■ **O que fazer**:
De acordo com o trecho citado, por que a Segunda Câmara do TCE-PE julgou irregular a Gestão Fiscal da Prefeitura de Amaraji? Responda em uma ou duas frases.

■ **Trecho citado**:
┄┄┄┄┄┄┄┄┄┄┄┄┄┄┄┄┄┄┄┄

A Segunda Câmara do Tribunal de Contas do Estado (TCE-PE) julgou irregular a Gestão Fiscal quando o relator Carlos Porto citou a ausência de transparência pública da Prefeitura de Amaraji, na Mata Sul pernambucana, do exercício financeiro de 2016, que apresentou um índice de 543,50 pontos (nível “moderado”), ocupando a 54ª posição no ranking estadual. Além disso, no exercício de 2017, a Prefeitura piorou consideravelmente sua posição no ranking, passando para a 155ª colocação (nível “crítico”).
De acordo com Carlos Porto, “o cidadão de Amaraji não teve adequado acesso às informações relativas à execução orçamentária, financeira e patrimonial do município”, infringindo a Lei de Transparência Pública e a Lei Orgânica do TCE. A inobservância dessas leis resultou numa aplicação de multa ao prefeito Rildo Reis Gouveia (PR) no valor de R$ 8.060,50.
Esta mesma Lei prevê mecanismos que poderiam ter sido utilizados pelo prefeito para reduzir a despesa com a folha, porém nada foi feito por ele para enquadrar o município na LRF. Daí a aplicação da multa, que deverá ser recolhida no prazo de 15 dias do trânsito em julgado desta decisão.

┄┄┄┄┄┄┄┄┄┄┄┄┄┄┄┄┄┄┄┄

■ **Amostra dos dados**:
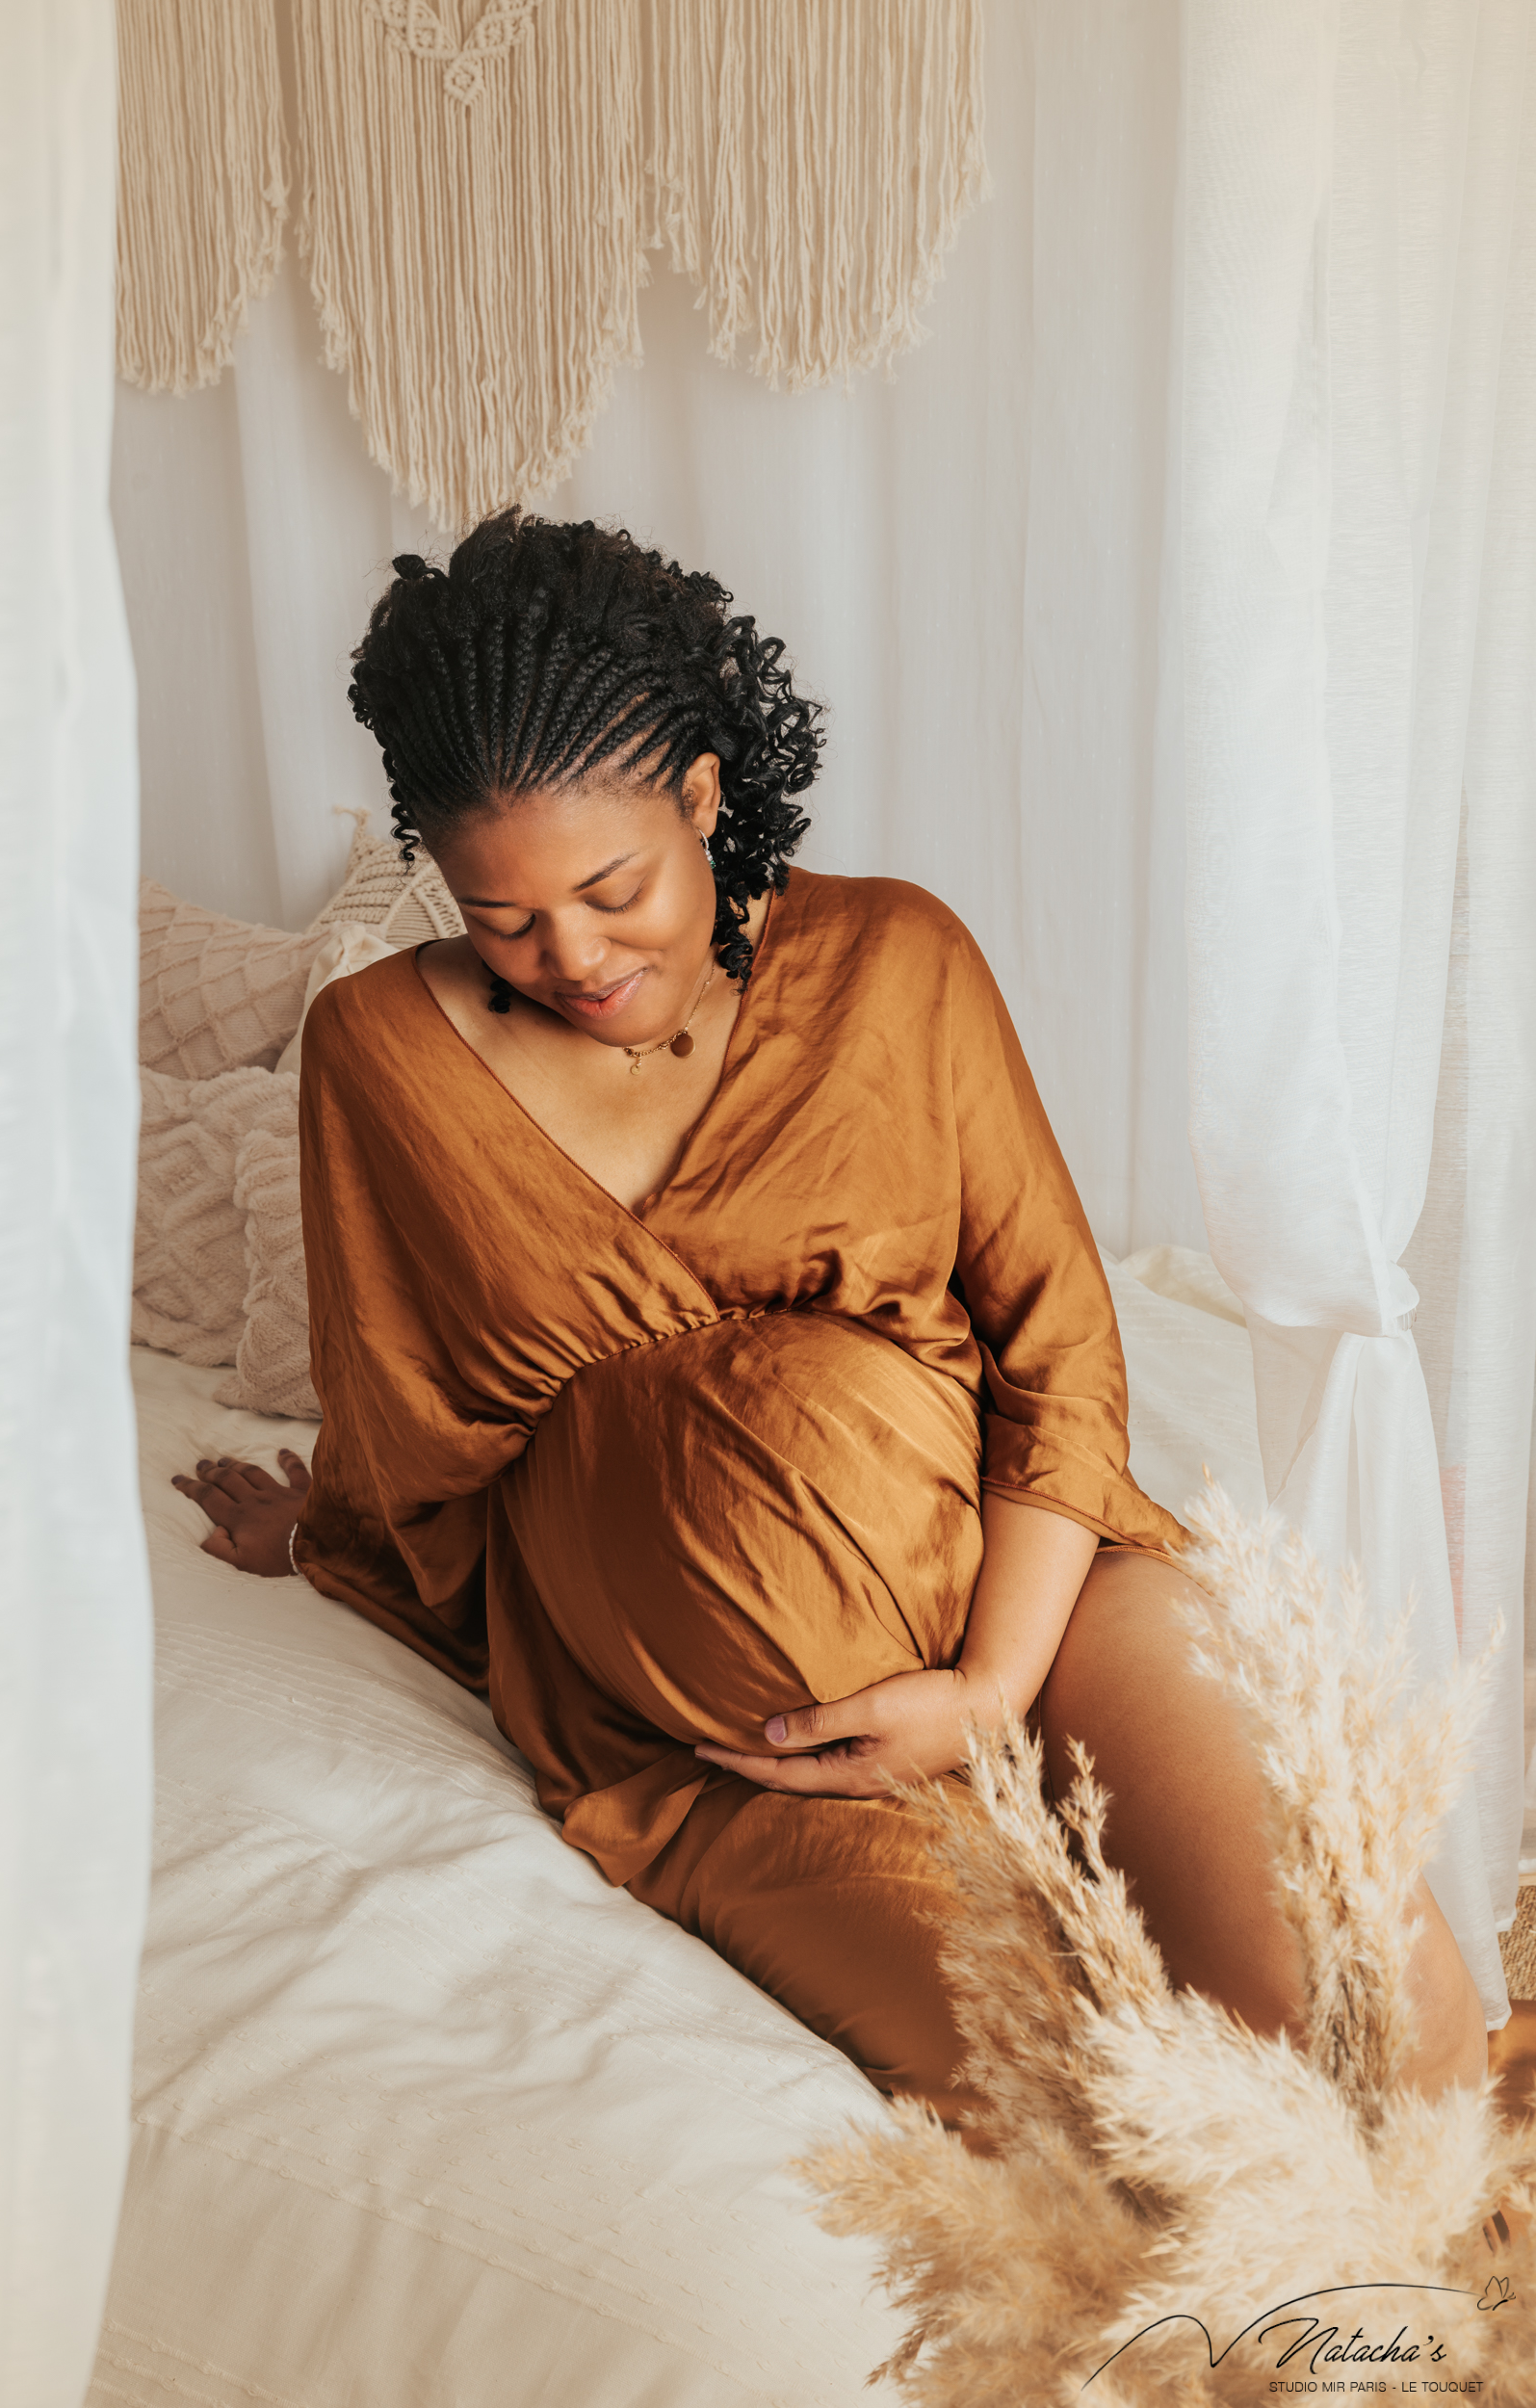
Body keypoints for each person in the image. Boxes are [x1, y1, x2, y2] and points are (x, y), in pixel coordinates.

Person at [173, 511, 1486, 2134]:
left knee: (1390, 2019)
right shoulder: (379, 1050)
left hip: (1030, 1601)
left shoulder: (895, 961)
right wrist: (331, 1526)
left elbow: (1061, 1342)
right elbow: (412, 1419)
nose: (569, 958)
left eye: (612, 888)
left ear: (704, 799)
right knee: (1130, 2121)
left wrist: (995, 1685)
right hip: (729, 1751)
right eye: (500, 916)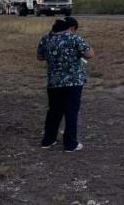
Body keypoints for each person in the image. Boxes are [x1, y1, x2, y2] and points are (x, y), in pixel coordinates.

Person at [37, 17, 95, 152]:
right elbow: (90, 54)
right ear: (72, 28)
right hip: (73, 82)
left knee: (53, 111)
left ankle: (48, 140)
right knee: (71, 112)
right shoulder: (74, 39)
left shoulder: (46, 39)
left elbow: (39, 57)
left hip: (54, 82)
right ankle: (70, 144)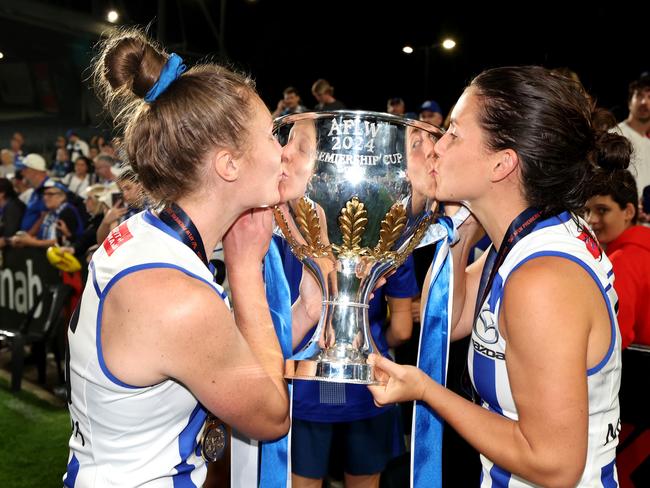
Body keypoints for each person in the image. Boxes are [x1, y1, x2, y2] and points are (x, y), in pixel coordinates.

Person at [369, 66, 628, 487]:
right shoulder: (525, 236)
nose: (437, 146)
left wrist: (426, 391)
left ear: (502, 164)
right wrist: (464, 228)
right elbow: (451, 321)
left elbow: (553, 464)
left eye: (453, 132)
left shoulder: (542, 279)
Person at [64, 28, 291, 486]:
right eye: (272, 136)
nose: (283, 152)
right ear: (228, 165)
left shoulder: (144, 234)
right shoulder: (175, 298)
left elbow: (224, 353)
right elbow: (271, 417)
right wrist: (246, 270)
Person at [585, 169, 650, 349]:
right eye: (587, 211)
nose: (591, 220)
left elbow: (616, 338)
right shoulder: (642, 249)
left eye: (602, 210)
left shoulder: (622, 261)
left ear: (628, 211)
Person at [616, 75, 650, 195]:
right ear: (630, 102)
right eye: (639, 95)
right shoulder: (615, 135)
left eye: (649, 97)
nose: (644, 102)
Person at [0, 177, 26, 249]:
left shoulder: (13, 207)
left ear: (2, 193)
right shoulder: (5, 206)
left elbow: (10, 233)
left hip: (16, 250)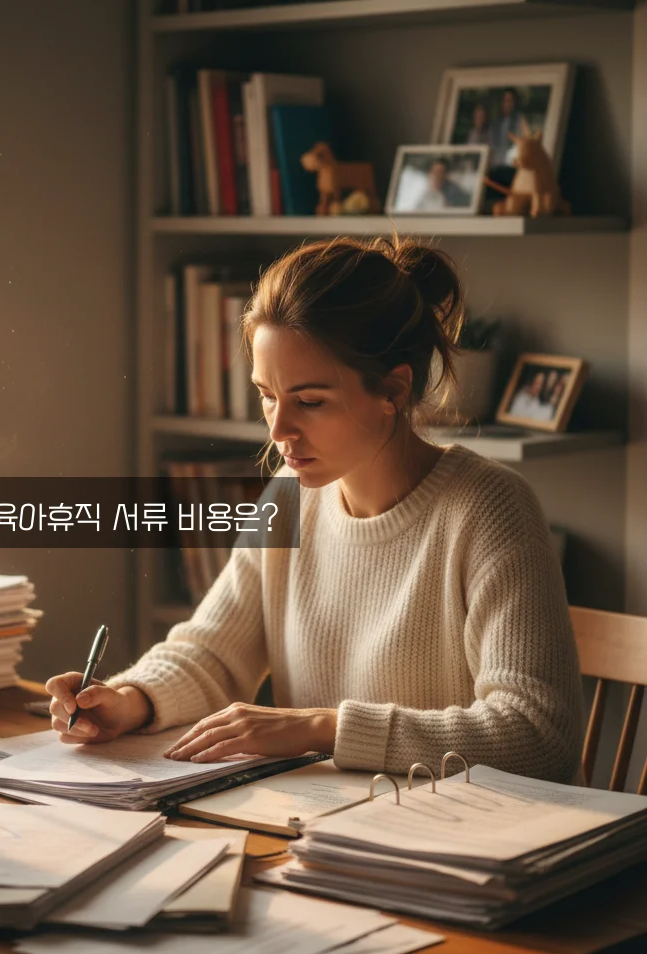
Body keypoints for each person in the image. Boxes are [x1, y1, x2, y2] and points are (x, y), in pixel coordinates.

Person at [45, 237, 583, 783]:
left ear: (393, 390)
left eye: (309, 401)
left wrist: (323, 728)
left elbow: (538, 734)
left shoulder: (490, 508)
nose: (278, 429)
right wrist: (131, 699)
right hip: (320, 821)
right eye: (267, 395)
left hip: (455, 827)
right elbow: (214, 653)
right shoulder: (289, 497)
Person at [489, 88, 524, 167]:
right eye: (505, 101)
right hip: (496, 163)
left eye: (509, 101)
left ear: (514, 103)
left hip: (511, 164)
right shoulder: (496, 122)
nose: (507, 104)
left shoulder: (519, 120)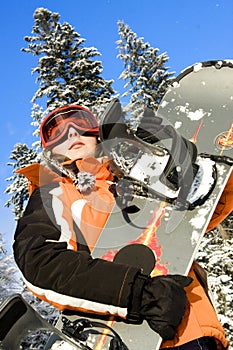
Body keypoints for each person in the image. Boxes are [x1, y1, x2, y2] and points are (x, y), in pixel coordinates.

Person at [13, 104, 232, 350]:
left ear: (97, 134)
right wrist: (138, 293)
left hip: (195, 325)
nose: (72, 133)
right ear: (51, 151)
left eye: (81, 123)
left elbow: (196, 217)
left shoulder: (137, 174)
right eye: (57, 132)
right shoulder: (55, 194)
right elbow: (40, 263)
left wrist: (207, 165)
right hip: (131, 336)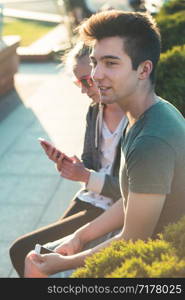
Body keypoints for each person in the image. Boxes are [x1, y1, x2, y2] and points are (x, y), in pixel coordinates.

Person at [24, 10, 185, 278]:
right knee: (35, 256)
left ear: (144, 69)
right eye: (95, 62)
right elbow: (130, 199)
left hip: (156, 265)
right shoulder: (147, 113)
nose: (96, 75)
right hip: (140, 243)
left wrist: (61, 265)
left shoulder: (152, 140)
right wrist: (78, 237)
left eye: (111, 63)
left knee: (37, 266)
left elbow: (134, 241)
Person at [9, 41, 127, 278]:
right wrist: (71, 165)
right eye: (78, 83)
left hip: (110, 209)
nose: (83, 89)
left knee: (25, 251)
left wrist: (85, 176)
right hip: (88, 199)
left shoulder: (134, 119)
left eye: (86, 80)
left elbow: (130, 192)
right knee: (36, 254)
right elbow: (89, 161)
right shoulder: (95, 111)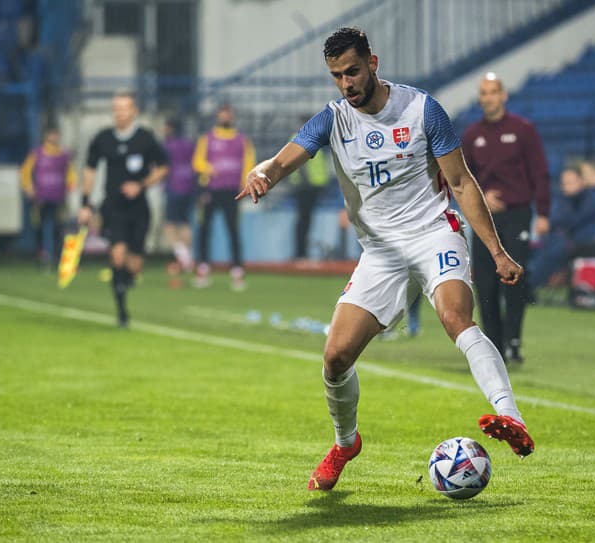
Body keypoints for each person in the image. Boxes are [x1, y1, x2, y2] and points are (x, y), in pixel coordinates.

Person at [236, 27, 534, 492]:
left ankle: (511, 418)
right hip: (381, 252)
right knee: (335, 357)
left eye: (352, 71)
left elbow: (459, 182)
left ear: (372, 63)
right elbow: (284, 159)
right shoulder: (334, 119)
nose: (346, 83)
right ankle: (345, 443)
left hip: (435, 233)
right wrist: (265, 172)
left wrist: (496, 251)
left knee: (455, 317)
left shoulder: (422, 110)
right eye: (336, 76)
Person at [461, 72, 550, 364]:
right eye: (483, 93)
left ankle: (513, 341)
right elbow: (463, 179)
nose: (488, 97)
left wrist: (543, 212)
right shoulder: (472, 135)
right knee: (485, 284)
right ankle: (494, 346)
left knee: (515, 282)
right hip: (484, 219)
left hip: (516, 215)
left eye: (493, 91)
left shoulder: (524, 130)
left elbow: (539, 172)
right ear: (480, 99)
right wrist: (482, 198)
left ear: (503, 95)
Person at [77, 90, 169, 327]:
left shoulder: (145, 138)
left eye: (124, 108)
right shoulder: (103, 138)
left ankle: (124, 279)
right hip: (113, 207)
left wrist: (141, 185)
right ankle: (122, 313)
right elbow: (89, 171)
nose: (119, 113)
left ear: (134, 111)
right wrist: (85, 204)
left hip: (139, 209)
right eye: (116, 108)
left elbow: (163, 168)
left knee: (134, 264)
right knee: (117, 254)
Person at [192, 104, 255, 291]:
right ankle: (203, 268)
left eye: (229, 115)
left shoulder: (242, 141)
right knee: (205, 229)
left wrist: (246, 185)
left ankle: (237, 271)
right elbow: (197, 161)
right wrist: (209, 169)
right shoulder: (207, 139)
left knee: (233, 231)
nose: (226, 118)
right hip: (210, 190)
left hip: (232, 192)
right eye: (223, 114)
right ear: (218, 116)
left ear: (233, 117)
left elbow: (249, 164)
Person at [528, 164, 595, 289]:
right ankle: (521, 284)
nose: (566, 186)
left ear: (581, 181)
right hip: (559, 239)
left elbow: (573, 222)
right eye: (564, 183)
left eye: (570, 182)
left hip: (583, 241)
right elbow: (555, 220)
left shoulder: (589, 199)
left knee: (553, 251)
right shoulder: (563, 199)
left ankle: (528, 286)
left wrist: (552, 225)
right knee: (532, 248)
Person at [19, 124, 77, 268]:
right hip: (42, 197)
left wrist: (71, 185)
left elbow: (71, 174)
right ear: (46, 136)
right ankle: (47, 255)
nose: (54, 137)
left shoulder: (63, 155)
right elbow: (25, 172)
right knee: (45, 225)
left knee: (59, 226)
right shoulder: (37, 153)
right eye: (51, 134)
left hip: (59, 197)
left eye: (56, 134)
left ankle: (57, 256)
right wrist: (28, 187)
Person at [288, 117, 332, 260]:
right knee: (303, 220)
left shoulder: (313, 138)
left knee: (305, 219)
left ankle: (301, 252)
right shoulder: (300, 137)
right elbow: (300, 162)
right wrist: (306, 181)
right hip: (305, 186)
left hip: (313, 186)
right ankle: (300, 253)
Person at [162, 117, 198, 287]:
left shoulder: (167, 146)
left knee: (169, 224)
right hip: (189, 185)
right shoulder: (190, 144)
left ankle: (184, 258)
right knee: (184, 223)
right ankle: (187, 258)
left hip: (173, 186)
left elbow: (162, 167)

┄┄┄┄┄┄┄┄┄┄┄┄┄┄┄┄┄┄┄┄

■ **Sua resposta**:
Porque o relator Carlos Porto apontou a ausência de transparência pública da Prefeitura de Amaraji no exercício financeiro de 2016. Naquele ano, a prefeitura obteve índice de 543,50 pontos (nível "moderado") e ficou na 54ª posição no ranking estadual.